面对这一难题,柯亨提出了自己的想法。他认为我们可以保留市场在提高生产效率上的优点而排除市场的激励功能。当然,柯亨也知道这样一种美妙的想法:保留市场的配置功能,保留它在信息生产和处理上的优点,同时,清除它的一般动机主张和分配结果,不只是一个纯粹的逻辑可能性问题,而是在实践上是否可行的问题。柯亨认为约瑟夫·卡伦斯的著作《平等、道德激励与市场——论乌托邦主义的政治经济理论》对这种可能性提出了一个很好的构想。在卡伦斯所设想的社会里,经济活动由一种看似标准的资本主义市场来组织,但是通过完全平等的再分配性税收来消除市场的结果不平等。在这样一种社会里,照样存在着追求利润最大化的资本家和不占有任何资本的工人,但是人们认可一种为他人服务的责任,而衡量履行这种责任的标准是,看他们的税前收入有多接近他们在收益最多的活动中能够获得的收入。虽然在这里,生产者的直接目标是金钱回报,但他们没有保留积累的金钱,并且他们还会出于为社会做贡献的愿望来追求金钱,这表明市场机制是可以被用来解决社会组织技术难题的,是可以服务于平等和共同体的。柯亨非常赞赏卡伦斯的方案,认为这是一个值得完善的方案,但是事情并非那么简单,因为有一大堆问题仍处在无知的状态。柯亨清醒地指出,我们并不知道卡伦斯式或其他某种形式的(柯亨还介绍了罗默所构想的一种市场社会主义模式)社会主义理想是否可行,如何在国家的范围内复制野营旅行的程序以及随之产生的复杂性和变化,现在并不知道如何实施集体所有制和平等原则以实现其指向的价值(苏联和类似制度的国家并没有实现集体所有制和平等原则指向的价值),我们也不知道在广泛的社会范围内尊重哪些符合平等和共同体的个人选择。面对如此复杂的问题,柯亨并没有表现出悲观,他说他并不认为我们现在知道我们不会知道如何做这些事情。(18)
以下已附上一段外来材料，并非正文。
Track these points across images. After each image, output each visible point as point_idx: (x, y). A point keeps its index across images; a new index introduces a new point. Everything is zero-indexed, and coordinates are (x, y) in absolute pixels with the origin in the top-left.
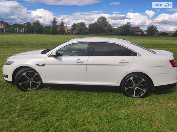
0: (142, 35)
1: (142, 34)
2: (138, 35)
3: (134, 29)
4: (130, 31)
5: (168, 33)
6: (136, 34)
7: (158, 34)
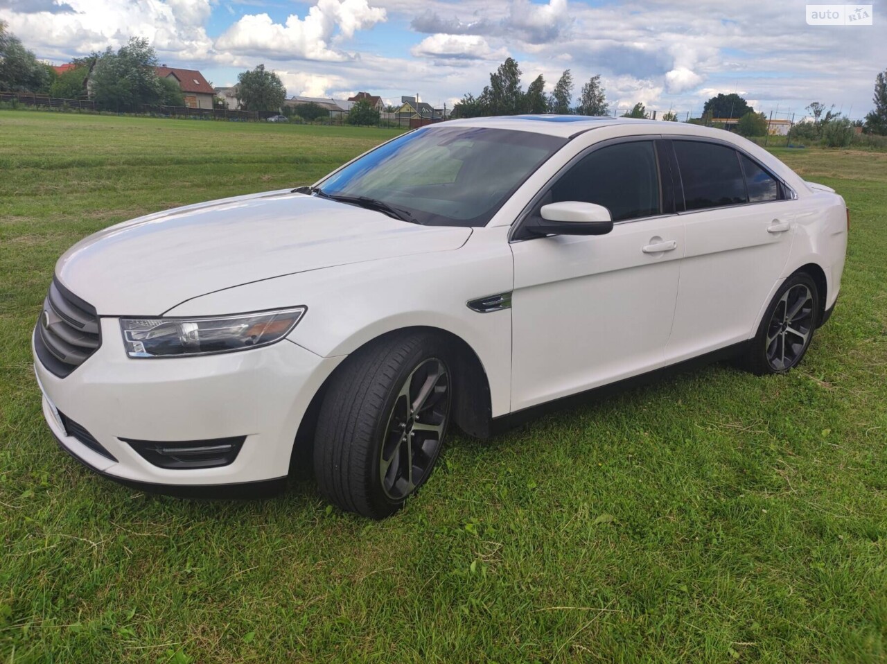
0: (220, 112)
1: (216, 105)
2: (200, 114)
3: (172, 78)
4: (158, 91)
5: (324, 106)
6: (188, 105)
7: (287, 111)
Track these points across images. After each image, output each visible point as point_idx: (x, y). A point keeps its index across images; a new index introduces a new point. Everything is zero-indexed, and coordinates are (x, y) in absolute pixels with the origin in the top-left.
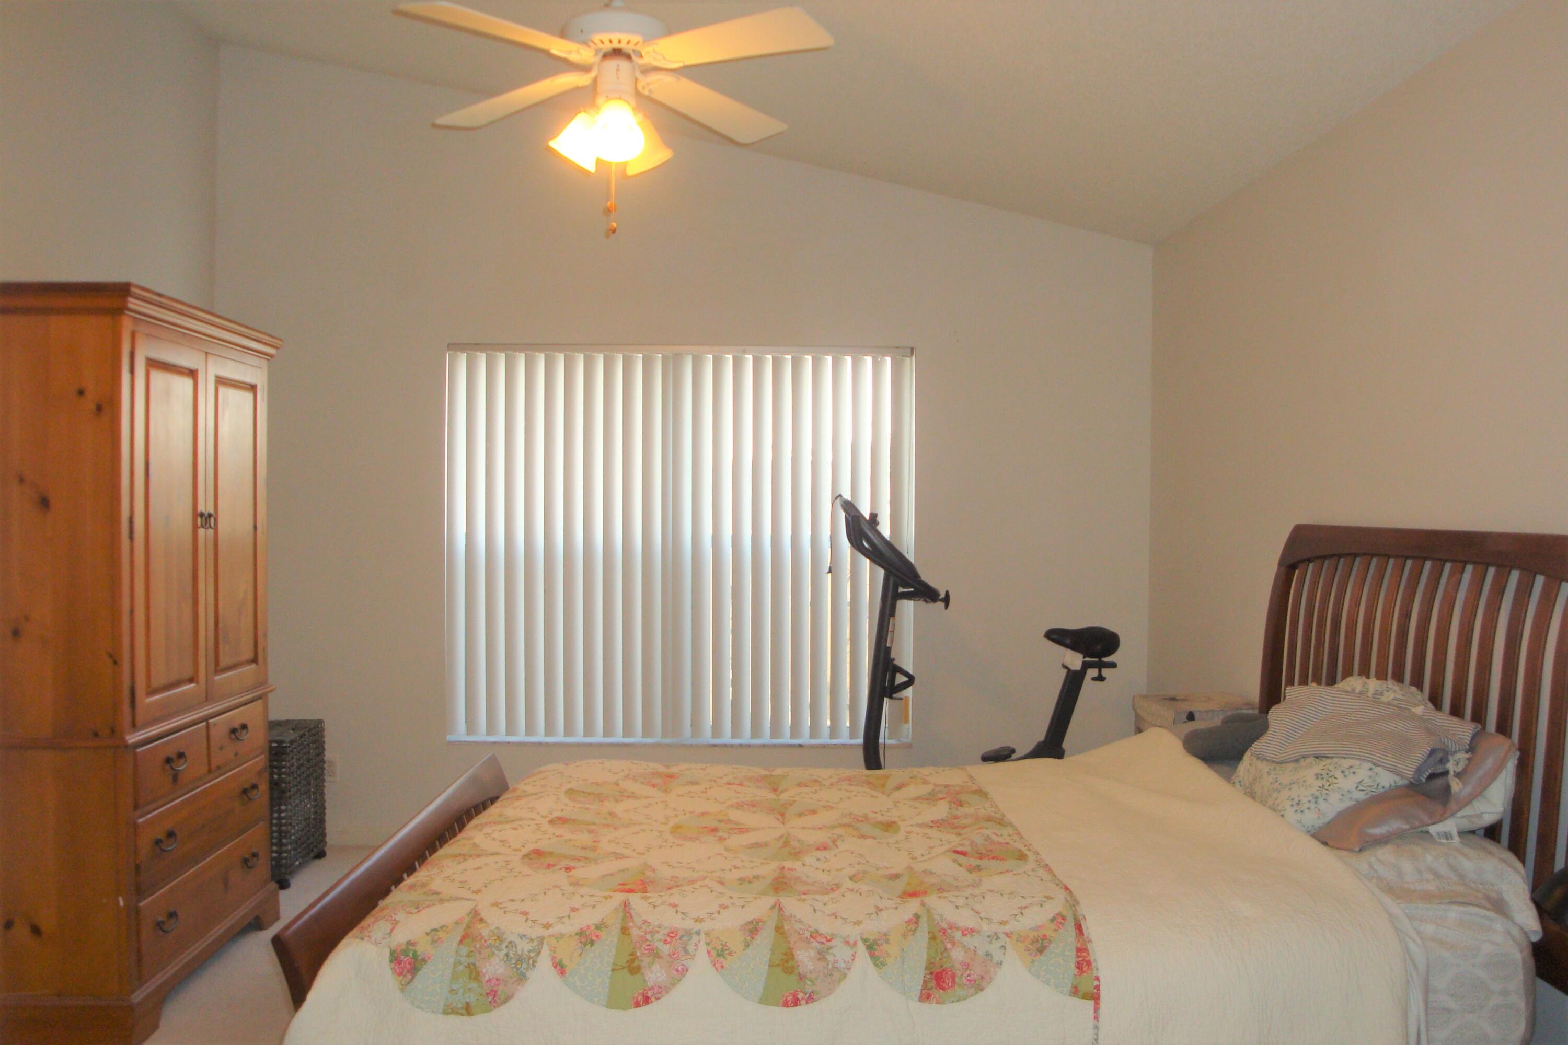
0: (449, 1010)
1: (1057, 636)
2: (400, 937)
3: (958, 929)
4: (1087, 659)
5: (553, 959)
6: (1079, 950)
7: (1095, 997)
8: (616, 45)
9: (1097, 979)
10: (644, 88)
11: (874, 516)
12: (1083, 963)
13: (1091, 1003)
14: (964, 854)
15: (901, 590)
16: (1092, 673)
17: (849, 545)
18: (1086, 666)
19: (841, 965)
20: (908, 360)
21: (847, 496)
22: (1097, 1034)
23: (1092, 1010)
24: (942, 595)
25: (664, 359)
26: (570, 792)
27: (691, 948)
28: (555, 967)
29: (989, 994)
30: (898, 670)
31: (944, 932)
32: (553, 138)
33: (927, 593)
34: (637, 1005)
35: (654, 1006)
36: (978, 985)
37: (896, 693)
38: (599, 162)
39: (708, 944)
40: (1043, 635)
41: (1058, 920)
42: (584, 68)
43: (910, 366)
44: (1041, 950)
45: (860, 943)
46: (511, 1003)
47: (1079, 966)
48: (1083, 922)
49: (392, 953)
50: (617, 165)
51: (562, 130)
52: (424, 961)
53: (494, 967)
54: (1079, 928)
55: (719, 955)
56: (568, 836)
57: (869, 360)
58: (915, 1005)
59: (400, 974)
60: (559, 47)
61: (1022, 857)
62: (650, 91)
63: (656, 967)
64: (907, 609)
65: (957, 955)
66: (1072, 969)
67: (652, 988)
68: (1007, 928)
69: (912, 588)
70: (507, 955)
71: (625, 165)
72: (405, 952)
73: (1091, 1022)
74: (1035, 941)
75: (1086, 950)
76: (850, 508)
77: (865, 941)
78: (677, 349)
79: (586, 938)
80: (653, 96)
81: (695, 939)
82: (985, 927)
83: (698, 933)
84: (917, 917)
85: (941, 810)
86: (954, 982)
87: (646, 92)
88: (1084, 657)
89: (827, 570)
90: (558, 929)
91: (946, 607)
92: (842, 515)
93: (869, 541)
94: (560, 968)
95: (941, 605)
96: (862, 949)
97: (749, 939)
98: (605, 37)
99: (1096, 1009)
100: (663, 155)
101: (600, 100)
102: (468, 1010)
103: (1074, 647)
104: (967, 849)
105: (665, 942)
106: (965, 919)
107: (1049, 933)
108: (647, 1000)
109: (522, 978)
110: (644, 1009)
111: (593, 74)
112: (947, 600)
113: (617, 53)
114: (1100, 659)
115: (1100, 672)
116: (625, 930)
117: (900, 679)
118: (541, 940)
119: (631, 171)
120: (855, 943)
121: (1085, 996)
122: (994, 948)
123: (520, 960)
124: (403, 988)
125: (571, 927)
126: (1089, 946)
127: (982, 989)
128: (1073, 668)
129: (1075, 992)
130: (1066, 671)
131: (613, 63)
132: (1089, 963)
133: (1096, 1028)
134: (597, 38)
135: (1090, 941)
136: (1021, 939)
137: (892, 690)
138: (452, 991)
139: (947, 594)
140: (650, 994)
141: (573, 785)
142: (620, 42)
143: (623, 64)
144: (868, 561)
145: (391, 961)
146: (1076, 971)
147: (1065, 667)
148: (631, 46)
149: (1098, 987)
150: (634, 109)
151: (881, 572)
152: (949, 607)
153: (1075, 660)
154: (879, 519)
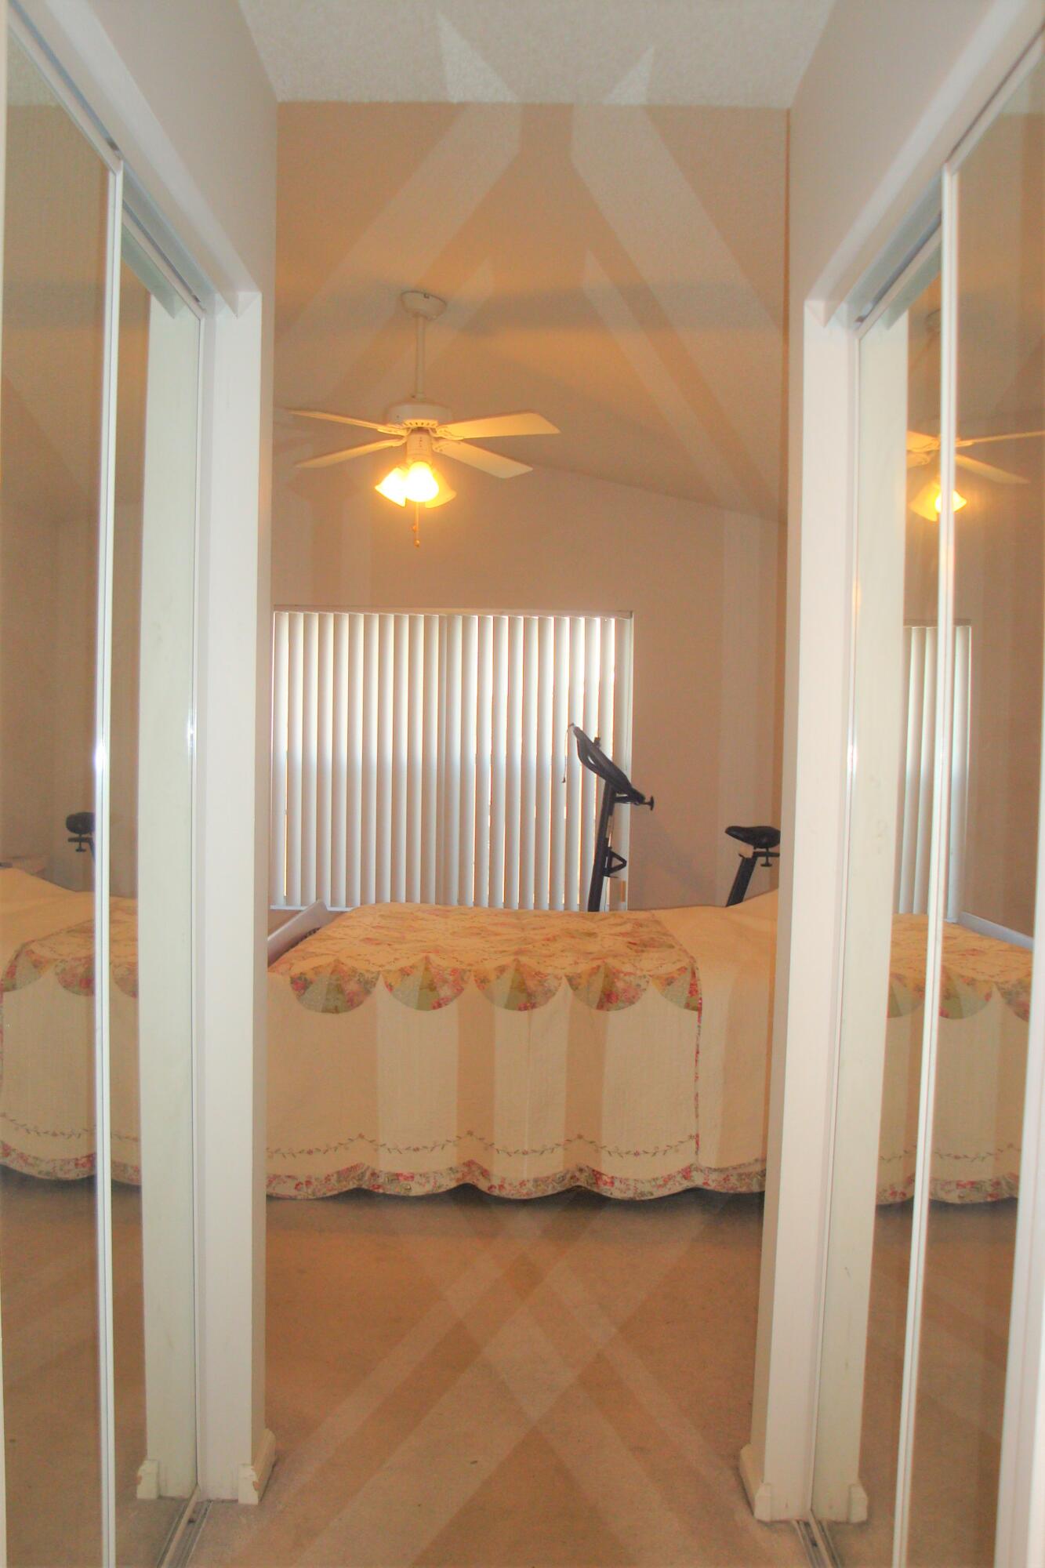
0: (326, 1010)
1: (735, 832)
2: (296, 970)
3: (623, 972)
4: (758, 850)
5: (386, 982)
6: (692, 985)
7: (699, 1009)
8: (420, 425)
9: (701, 999)
10: (436, 449)
11: (598, 740)
12: (693, 990)
13: (696, 1013)
14: (635, 944)
15: (618, 795)
16: (761, 860)
17: (581, 763)
18: (756, 855)
19: (552, 988)
20: (629, 620)
21: (580, 724)
22: (699, 1031)
23: (697, 1016)
24: (647, 800)
25: (441, 619)
26: (382, 916)
27: (465, 978)
28: (387, 987)
29: (638, 1006)
30: (613, 855)
31: (614, 974)
32: (378, 484)
33: (636, 798)
34: (434, 1008)
35: (444, 1009)
36: (631, 1001)
37: (612, 872)
38: (407, 501)
39: (475, 976)
40: (724, 830)
41: (683, 970)
42: (400, 437)
43: (630, 625)
44: (669, 984)
45: (564, 978)
46: (361, 1007)
47: (691, 992)
48: (696, 971)
49: (292, 978)
50: (419, 503)
51: (383, 479)
52: (311, 983)
53: (352, 986)
54: (694, 974)
55: (482, 982)
56: (386, 933)
57: (598, 621)
58: (595, 1012)
59: (297, 990)
60: (381, 429)
61: (672, 947)
62: (441, 450)
63: (445, 988)
64: (625, 810)
65: (620, 985)
66: (687, 993)
67: (443, 999)
68: (651, 973)
69: (625, 793)
70: (359, 980)
71: (423, 504)
72: (300, 978)
73: (696, 1024)
74: (667, 979)
75: (696, 985)
76: (581, 735)
77: (567, 976)
78: (450, 610)
79: (405, 973)
80: (443, 453)
81: (468, 973)
82: (639, 973)
83: (470, 971)
84: (599, 967)
85: (628, 927)
86: (617, 999)
87: (438, 451)
88: (755, 848)
89: (563, 780)
90: (387, 967)
91: (652, 809)
92: (575, 740)
93: (593, 758)
94: (390, 987)
95: (648, 807)
96: (564, 980)
97: (499, 974)
98: (413, 422)
99: (699, 1017)
100: (449, 496)
101: (409, 461)
102: (336, 1010)
103: (746, 840)
104: (638, 942)
105: (451, 975)
106: (627, 968)
107: (676, 976)
108: (439, 1005)
109: (368, 992)
110: (439, 1010)
111: (403, 441)
112: (651, 803)
113: (420, 430)
114: (767, 850)
115: (767, 860)
116: (427, 969)
117: (616, 862)
118: (379, 973)
119: (429, 506)
120: (561, 978)
121: (693, 1009)
122: (643, 983)
123: (367, 982)
124: (299, 997)
125: (395, 967)
126: (698, 982)
127: (633, 1003)
128: (746, 856)
129: (688, 1006)
130: (741, 858)
131: (417, 436)
132: (697, 991)
133: (699, 1027)
134: (408, 422)
135: (699, 980)
136: (658, 977)
137: (610, 871)
138: (327, 999)
139: (652, 799)
140: (441, 1002)
141: (382, 913)
142: (422, 424)
143: (424, 437)
144: (595, 775)
145: (292, 983)
146: (689, 995)
147: (741, 855)
148: (430, 426)
149: (701, 1004)
150: (430, 466)
151: (603, 782)
152: (654, 809)
153: (748, 850)
154: (601, 742)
柯亨成长于一个亲共产主义的工人阶级家庭,对马克思主义的信仰虽历经多年的思想磨难和冲击仍然痴心不改。当他认为社会主义不过是被历史发展预先决定好了的一个阶段性终点时,他把他的学术研究放在澄清和捍卫历史唯物主义之上;当他发现自己的教条式的社会主义面临规范性问题挑战时,他转向了政治哲学研究,在两条线索上展开对社会主义正当性的捍卫:一是从道德和政治哲学的角度来批判资本主义的不正义性,证明社会主义的正当性和可希求性;二是围绕着社会主义的基本原则来构想和设计相应的制度安排。(19)柯亨坚信我们不需要等到物质财富极大丰富之后才能实现社会主义,虽然我们面临众多的技术难题,但是我们完全可以把已经存在于我们生活中某些领域的社会主义现象(如柯亨设计的那种野营旅行,如医疗、教育领域的慷慨)在当前这样一个不那么富裕也即是一定稀缺的阶段扩展到更多的领域。虽然我们现在知道自己现在并不知道如何做到这一点,但是在不能实现理想之前,不能蔑视社会主义理想本身,因为社会主义是正义的,它是人类超越掠夺性发展阶段的一种企图,所以值得追求。(20)
注释:
①②③⑤⑥⑦⑧⑨⑩[英]G·A·柯亨著,李朝晖译:《自我所有、自由和平等》,东方出版社2008年版,第1-13、8-13、143-145、8、147、147-148、9、175-177、4页。
④《马克思恩格斯全集》第2版,第25卷,人民出版社2001年版,第20页。
(11)(12)(13)(14)(15)(16)(17)(18)(20)G.A.Cohen:《Why Not Socialsm?》Princeton University Press,2009,第13、34、3-12、18、24-34、34-37、38-39、75-76、81-82页。
(19)吕增奎编:《马克思与诺齐克之间——G·A·柯亨文选》,江苏人民出版社2008年版,第3页。